Desliguei-me da Engenharia, ingressei no curso de Jornalismo na Escola de Comunicação da UFRJ e, pouco tempo depois, comecei a estagiar no setor de Comunicação do Museu de Arte Moderna do Rio de Janeiro, onde fiquei por aproximadamente um ano e meio. O cotidiano na EAV e no MAM me apresentou aos artistas que tinham na época de 20 a 30 e poucos anos. Acompanhei com muita intensidade essa produção – e posso dizer que a parte mais importante de minha formação se deu (e se dá) dentro dos ateliês dos artistas e em grupos de estudo com eles. Logo que me desliguei do MAM RJ, fiz minha primeira curadoria, “Liberdade é Pouco. O que desejo ainda não tem nome”. Foram 47 artistas, na minha casa, discutindo liberdade. Havia também uma sensação de que os curadores naquela época não eram muito generosos nem muito criativos. Isso, depois, se mostrou em parte uma arrogância de quem era muito novo, mas foi fundamental para que eu me empenhasse em desenvolver um tipo de curadoria baseado na relação atenta e íntima com os artistas e seus trabalhos.

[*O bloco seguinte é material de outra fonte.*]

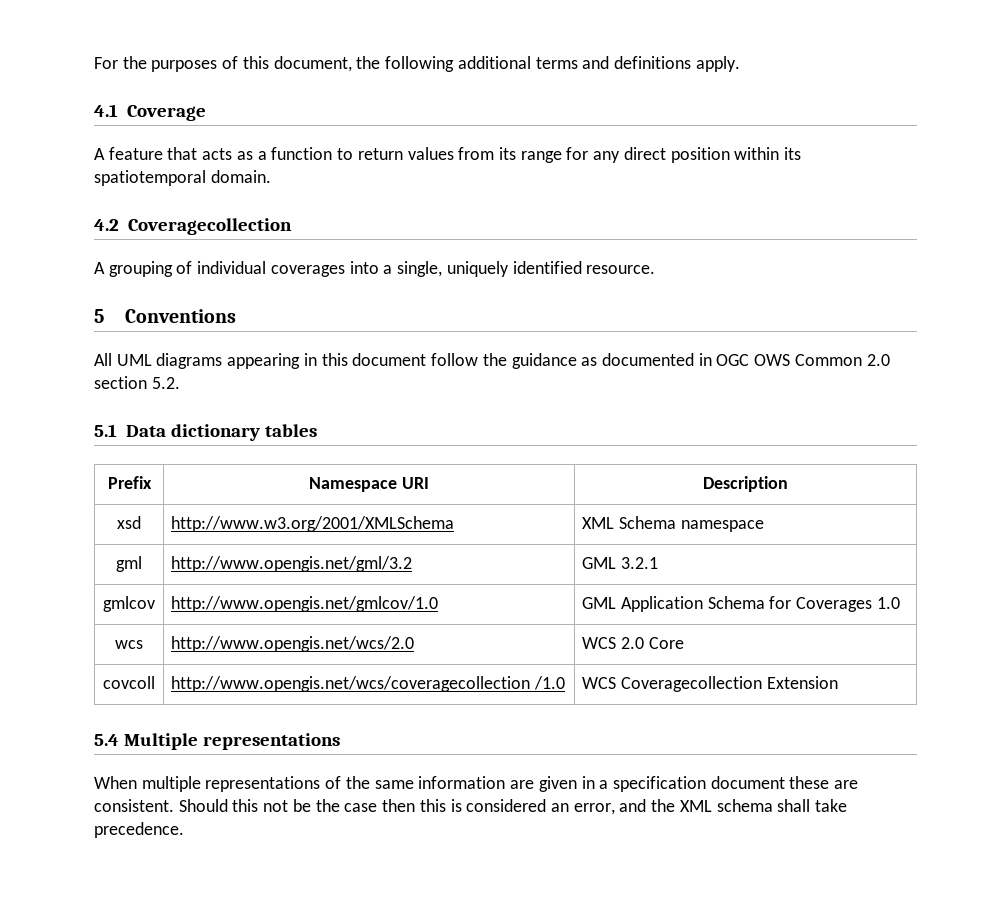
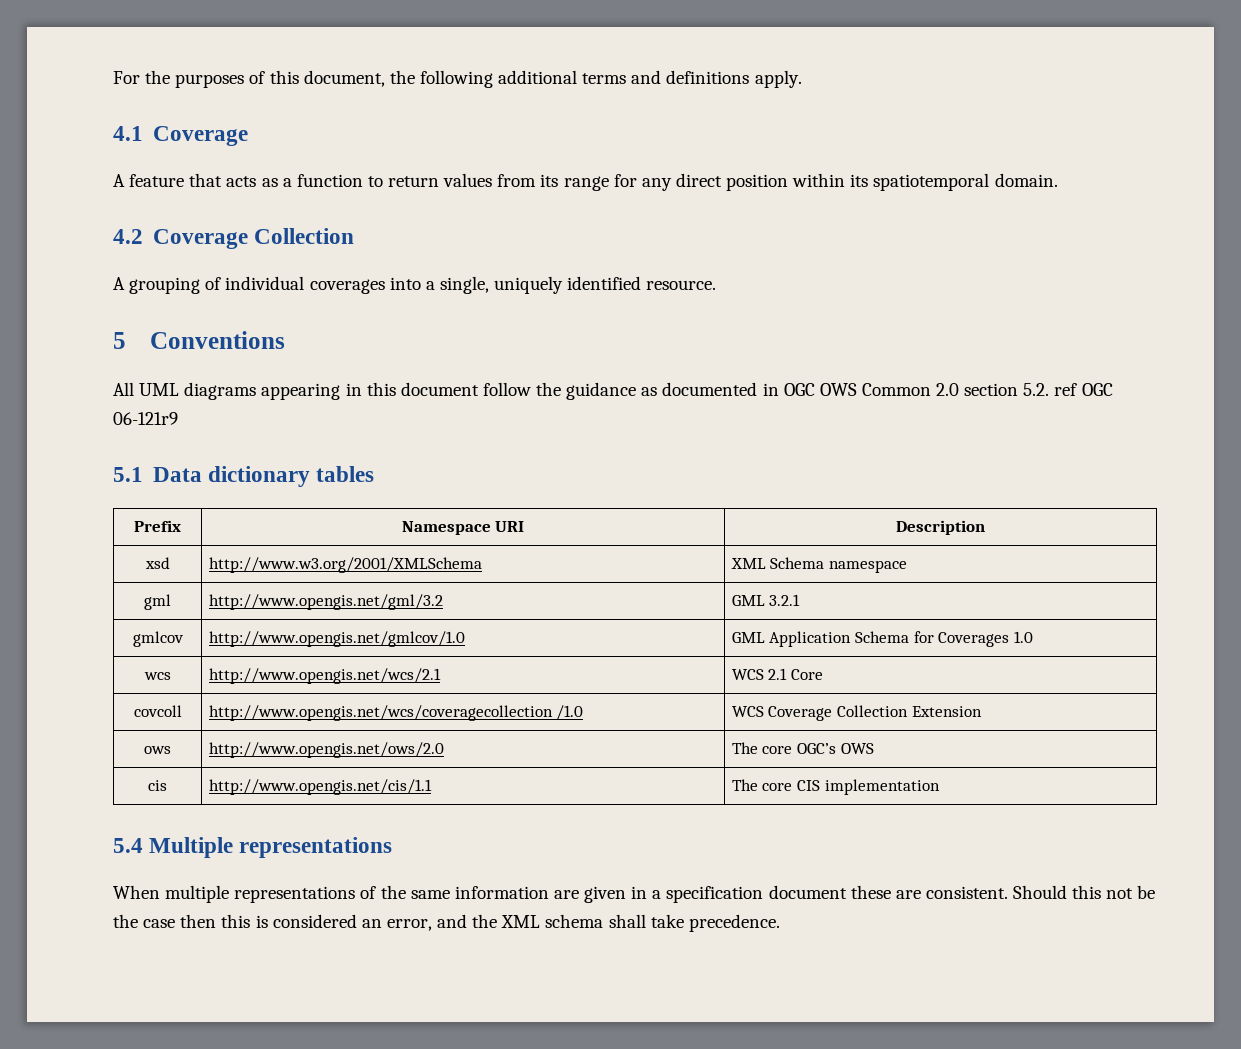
[127,218,292,235] Coveragecollection -> [152,228,354,249] Coverage Collection
(180, 383) none -> [1054,383,1113,396] [113,412,178,425] ref OGC 06-121r9
[171,636,415,652] [582,637,644,649] http://www.opengis.net/wcs/2.0 | WCS 2.0 -> [208,668,441,684] [731,668,788,680] http://www.opengis.net/wcs/2.1 | WCS 2.1
[620,676,762,692] Coveragecollection -> [768,705,908,721] Coverage Collection
(838, 682) none -> [144,746,171,754] [208,742,444,758] [731,742,874,754] [148,780,167,791] [208,779,432,795] [731,779,940,795] // ows | http://www.opengis.net/ows/2.0 | The core OGC’s OWS // cis | http://www.opengis.net/cis/1.1 | The core CIS implementation

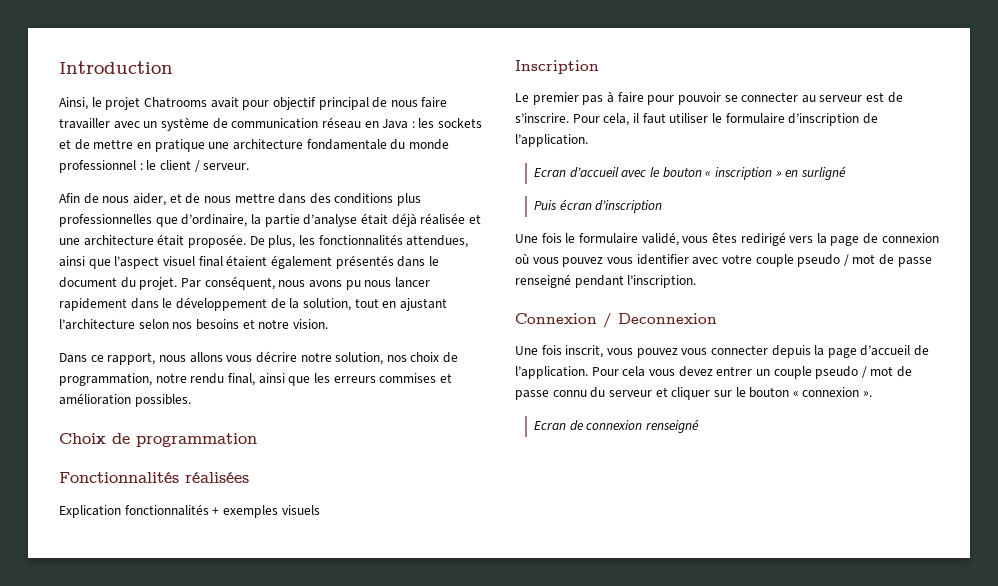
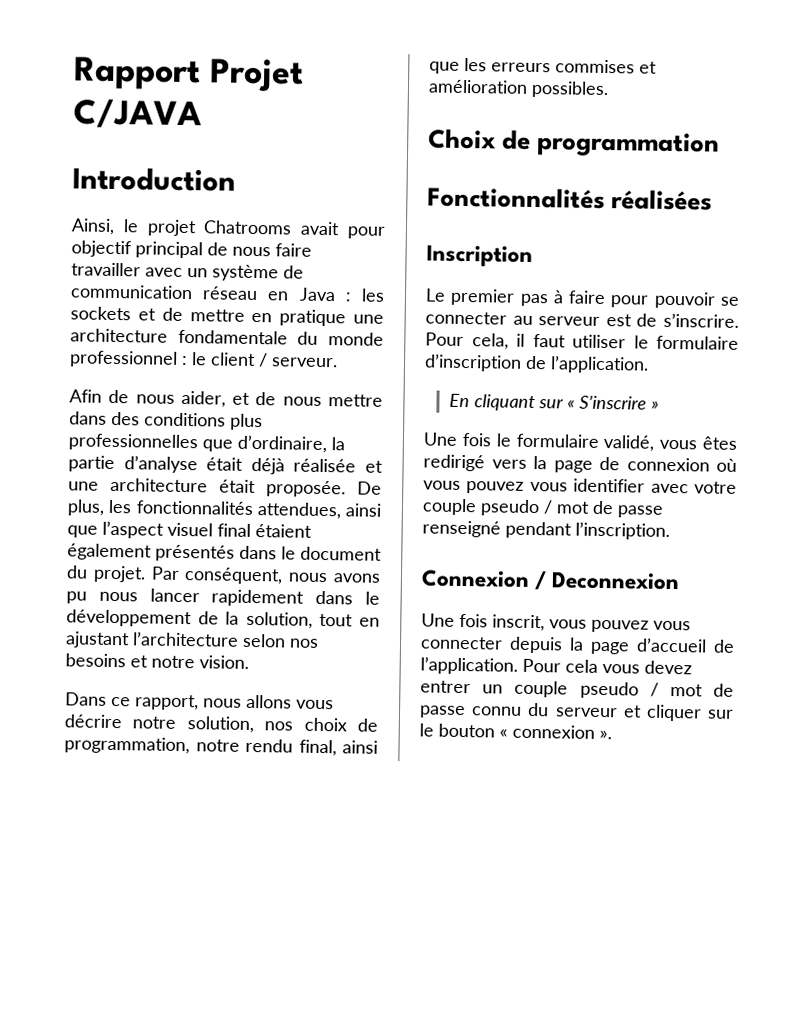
(59, 67) none -> [73,56,304,92] [73,98,202,130] Rapport Projet C/JAVA //
[59,504,320,518] // Explication fonctionnalités + exemples visuels -> (713, 200) none
[534,166,846,180] [534,199,663,213] Ecran d’accueil avec le bouton « inscription » en surligné // Puis écran d’inscription -> [449,393,660,412] En cliquant sur « S’inscrire »
[534,419,699,433] // Ecran de connexion renseigné -> (612, 734) none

LL: Poderia citar uma curadoria importante na sua formação?
BM: Citaria duas: a dOCUMENTA 13 (em Kassel, na Alemanha, em 2012, com direção artística da curadora Carolyn Christov-Bakargiev) e “Contrapensamento Selvagem” (dentro da mostra “Caos e Efeito”, no Itaú Cultural, em São Paulo, em 2011, com curadoria de Paulo Herkenhoff). Mesmo que eu tenha ressalvas, ambas foram transformadoras na minha forma de ver e fazer exposição.
LL: Me interessa o que exatamente mudou na sua cosmovisão da arte, se é que podemos falar da arte como aparelho de percepção para agir no mundo. Ou seja: você já vinha atuando como curador, mas, de alguma maneira, essas exposições colocaram sua prática em questão, em xeque (numa encruzilhada).
BM: Para mim, realizar uma exposição é o ato político de organizar muitos discursos a partir de um conjunto de compromissos éticos. Localizo a medida do sucesso de uma mostra no coeficiente de transformação que ela gera no público (individualmente, nos grupos e nas comunidades), no artista participante, na instituição, na estrutura das relações e símbolos do sistema das artes e na cultura. Quanto maior e mais positiva for a transformação, mais forte é a exposição. Uma exposição, portanto, deve fornecer, semear e tornar mais possível a elaboração de processos de reflexão.